Pouvez vous douter, cher Panpan, que la santé de m. votre père ne m'intéresse bien sensiblement? Je veux que vous m'en disiez un mot dans toutes vos lettres, et que vous lui en disiez mille de ma part les plus tendres et les plus intéressés à tout ce qui le touche; et je veux que vous baisiez bien la bonne maman pour moi.
Je suis bien aise que mes fétus vous aient amusé un moment; je voudrais savoir ce qu'en pense le docteur. Je vous demande pardon à vous autres, mais je me défie de votre prévention pour moi; au lieu que son jugement ne se laisse pas séduire par son cœur…. Je n'en ai point de copie, et vous feriez fort bien de vous moquer de ce badinage qui n'est bon à rien. Je voudrais bien voir celui qu'il vous a promis. Je suis bien fâchée que le petit saint ait parlé au médecin: on ne saurait donc se taire? Vous ferez bien de m'envoyer cette satire dont vous me parlez, et de me dire qui vous l'a donnée.
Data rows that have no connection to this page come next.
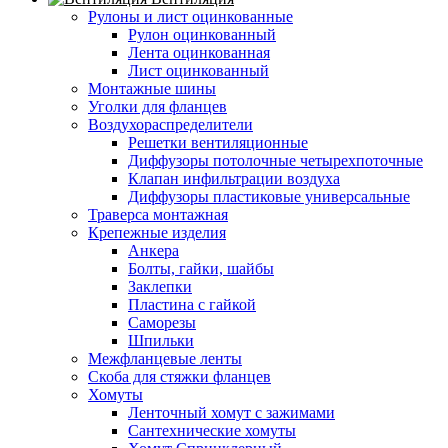
Рулоны и лист оцинкованные
Рулон оцинкованный
Лента оцинкованная
Лист оцинкованный
Монтажные шины
Уголки для фланцев
Воздухораспределители
Решетки вентиляционные
Диффузоры потолочные четырехпоточные
Клапан инфильтрации воздуха
Диффузоры пластиковые универсальные
Траверса монтажная
Крепежные изделия
Анкера
Болты, гайки, шайбы
Заклепки
Пластина с гайкой
Саморезы
Шпильки
Межфланцевые ленты
Скоба для стяжки фланцев
Хомуты
Ленточный хомут с зажимами
Сантехнические хомуты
Il me semble que mademoiselle Dubois reprend un peu d'attachement pour moi, nous verrons; c'est un atome que cette petite affaire: si je ne la trouvais là, je ne vous en parlerais pas, je l'avais oubliée. Je ne me souviens que de mes amis; c'est que mon cœur ne peut les oublier.
Le Roux me fera plaisir de m'écrire, je l'aime toujours beaucoup. Il n'y a que mes vapeurs que je déteste.
Vous avez raison, Panpan! votre paresse est bien jolie de vous permettre de m'écrire: ah! qu'elle soit toujours aussi bonne, qu'elle me mande bien ce que vous faites, mes chers amis, c'est l'unique désir de mon cœur. Hélas! votre amitié fait le charme de ma vie; il y a longtemps que je vous le dis, et ne puis encore le répéter assez, parce que je ne sais rien de si vrai ni de si agréable. Mais, mon cher Panpan! si la paresse devenait plus grande, quelqu'un ne pourrait il vous prêter quelquefois sa main? Elle est bonne, elle est forte, et ne se fatiguerait pas sitôt que la vôtre.
Je n'écrirai pas de sitôt à m. Cormiel, je crains trop de parler d'affaires, cela me renouvelle tous les malheurs de ma vie, et je crois qu'il faut éviter du moins les crises violentes. Vous en savez assez pour le conduire dans le courant: il m'est impossible à présent d'entamer cette vilaine matière. Faites lui simplement un compliment de bonne année de ma part.
Adieu, mon cher ami; je ne sais comment j'ai pu tirer tout cela de mon œil, aussi me fait il bien mal. Bonsoir. Je vous embrasse tous du plus tendre de mon cœur.
De Lapimpie… . . Je viens de couper un petit bout de ma lettre, parce que je ne veux pas que vous y voyiez ce que j'avais mis. Cependant je me ravise, mais ce n'est que pour vous dire que je ne crois pas que m. de Lapimpie vous soit jamais utile, et ce sera votre faute. Souvenez vous de ce que vous dîtes un jour: je prévois ce qui en arrivera. Il n'est pas encore temps de lui en parler, mais ne vous en prenez qu'à vous; vous savez tout ce que je vous avais dit. J'ai écrit dix fois à François pour moi et pour les affaires de m. du Châtelet, sans en avoir de réponse: j'en suis outrée et honteuse. Faites, je vous prie, que le Roux lui écrive de me faire une réponse telle qu'elle puisse être. N'y en avait il pas une à la dernière lettre que j'ai écrite à m. Charmiou, dans celle qui est perdue? j'en suis en peine! Il n'y a que l'amitié de mes amis qui me console.